Ugolino nasce ad Ascoli Piceno nel 1841 e poco più che ventenne si trasferisce a Firenze, allora capitale del neonato Regno d'Italia.
Qui frequenta il celebre Caffè Michelangelo, situato a poche centinaia di metri dal suo studio fiorentino dove partecipa alle vivaci ed accese discussioni sui progressi della scena artistica cittadina, molto più interessanti delle tradizionali lezioni in accademia.
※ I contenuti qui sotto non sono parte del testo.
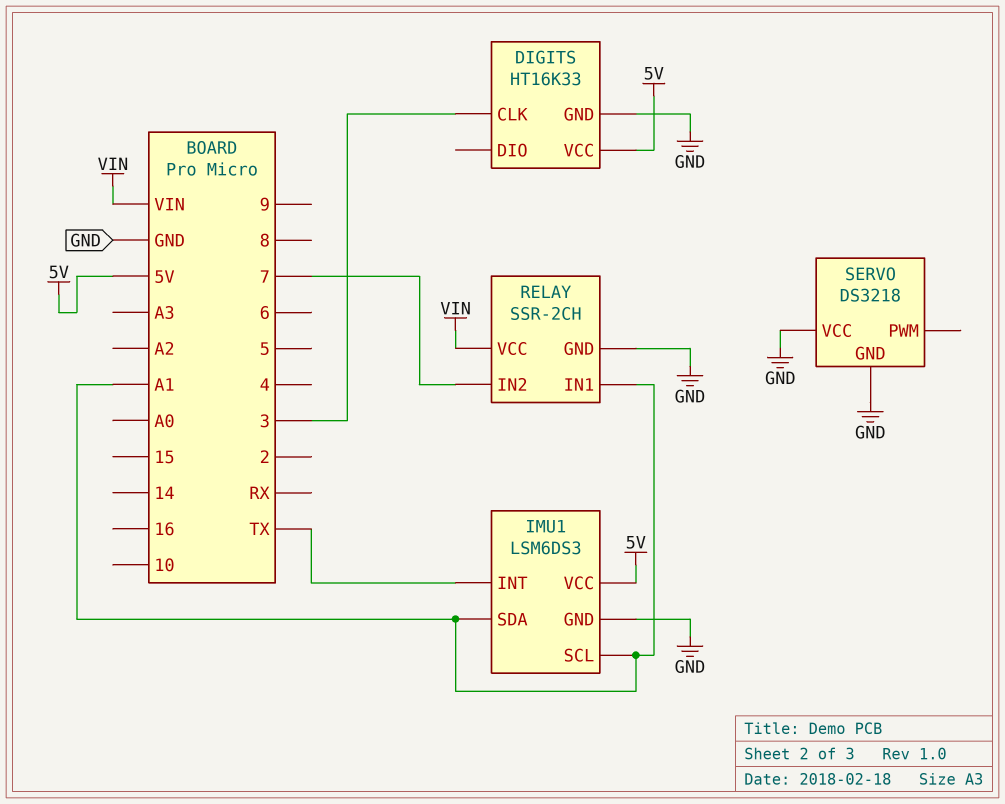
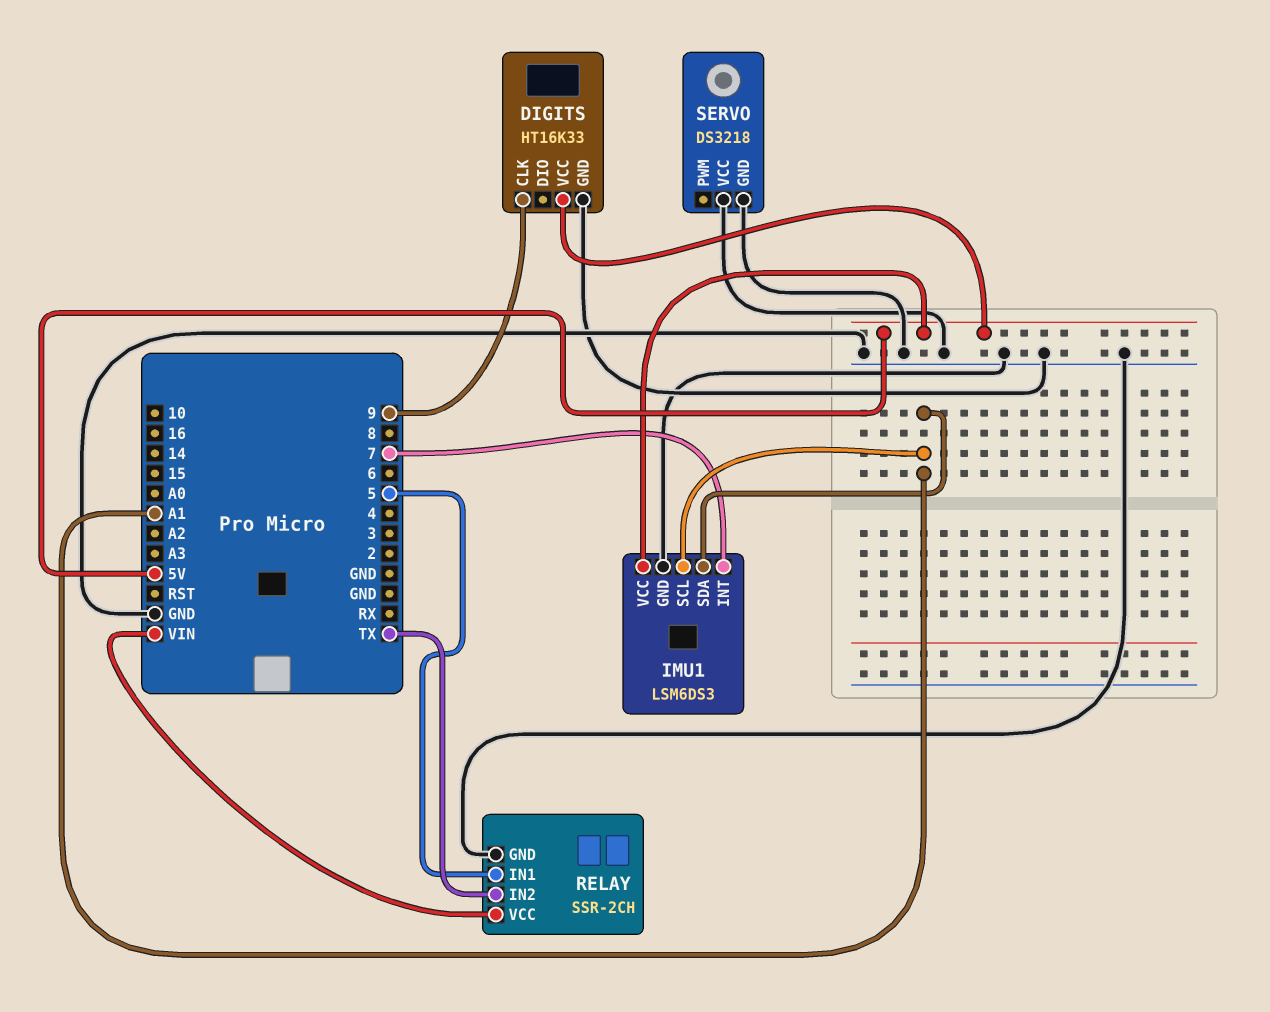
DIGITS pin CLK: 3 -> 9
IMU1 pin INT: TX -> 7
RELAY pin IN1: A1 -> 5
RELAY pin IN2: 7 -> TX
Intanto alterna il suo soggiorno in Toscana con diverse permanenze a Parigi, all'epoca metropoli centro di riferimento europeo delle arti.
In Toscana entra in contatto con i "Macchiaioli", un gruppo di artisti attivi principalmente in Toscana nella seconda parte del XIX secolo, che rifiutavano i soggetti mitologici, come pure il Neoclassicismo, e il Romanticismo, preferendo il Realismo francese molto in voga in quei decenni. Nel tempo si costruisce nell'ambiente culturale, una reputazione di tutto rispetto diventando un apprezzato scultore, assume anche il ruolo di redattore del Gazzettino delle Arti e del Disegno, una rivista pubblicata sempre in Toscana. La sua opera più conosciuta è il monumento a Giacomo Leopardi eretto a Recanati. Quando vince l'appalto nel 1864, aveva già realizzato un modello in gesso, ora conservato nella Pinacoteca Civica di Ascoli Piceno, messi a confronto appaiono molto simile, ma con uno sguardo più attento si notano alcune differenze.
Nel 1864 a Parigi si tenne l'Esposizione Universale e l'artista ascolano poteva partecipare con l'opera, ma la famiglia Leopardi presentò una formale protesta pubblicata da vari giornali italiani, in particolare i fratelli Paolina e Carlo insieme alla cugina Ipppolita Mazzagalli, erano contrari alla scultura. Ritenevano che non era "somigliante" e per di più non rappresentasse in maniera adeguata Giacomo, sopratutto Carlo gli contestava che, per riprodurre i lineamenti, non avesse accettato il famoso ritratto di Luigi Lolli, che la famiglia gli aveva messo a disposizione, preferendo invece la maschera funeraria. L'artista infatti, in linea con la nuova tendenza culturale che si dedicava ad una maggiore descrizione scientifica aderente alla realtà, scelse la maschera funeraria poiché era l'unica esatta riproduzione del viso del poeta.
A Firenze, molte personalità che conobbero il poeta, concordarono nel trovare la statua "esatta e bella espressione del vero", Antonio Ranieri, nelle cui braccia si spense il Leopardi, era un assiduo frequentatore dello studio di Panichi seguiva con estremo interesse i lavori, si commosse per la rassomiglianza con il "suo caro Giacomo"; anche Terenzio Leopardi, cugino ed amico del Poeta, vedendo la statua ne rimase impressionato. Così come numerose persone che avevano in vario modo avuto contatti con il Leopardi, rimasero colpiti dal lavoro e dalla fattezze umane.
La prima inaugurazione del Monumento avvenne nel giugno del 1880, ma l'opera non era del tutto compiuta, mancavano ancora i gruppi scultorei in bronzo che sarebbero poi stati posti nel podio e che lo scultore aveva ideato e iniziato a modellare. Le completò l'amico e collega Ettore Ferrari artista romano e poi politico e Gran Maestro della loggia massonica Grande Oriente d'Italia.
Il Panichi non vedrà mai l'inaugurazione del monumento infatti si spense prematuramente a soli 43 anni, nel 1882. In un recente e approfondita pubblicazione storica viene descritto come un eccellente artista oggi non del tutto valorizzato, soprattutto nella sua città natale, nonostante fosse dotato di un fervido ingegno e di un'appassionata operosità, oltre che di una profonda cultura moderna.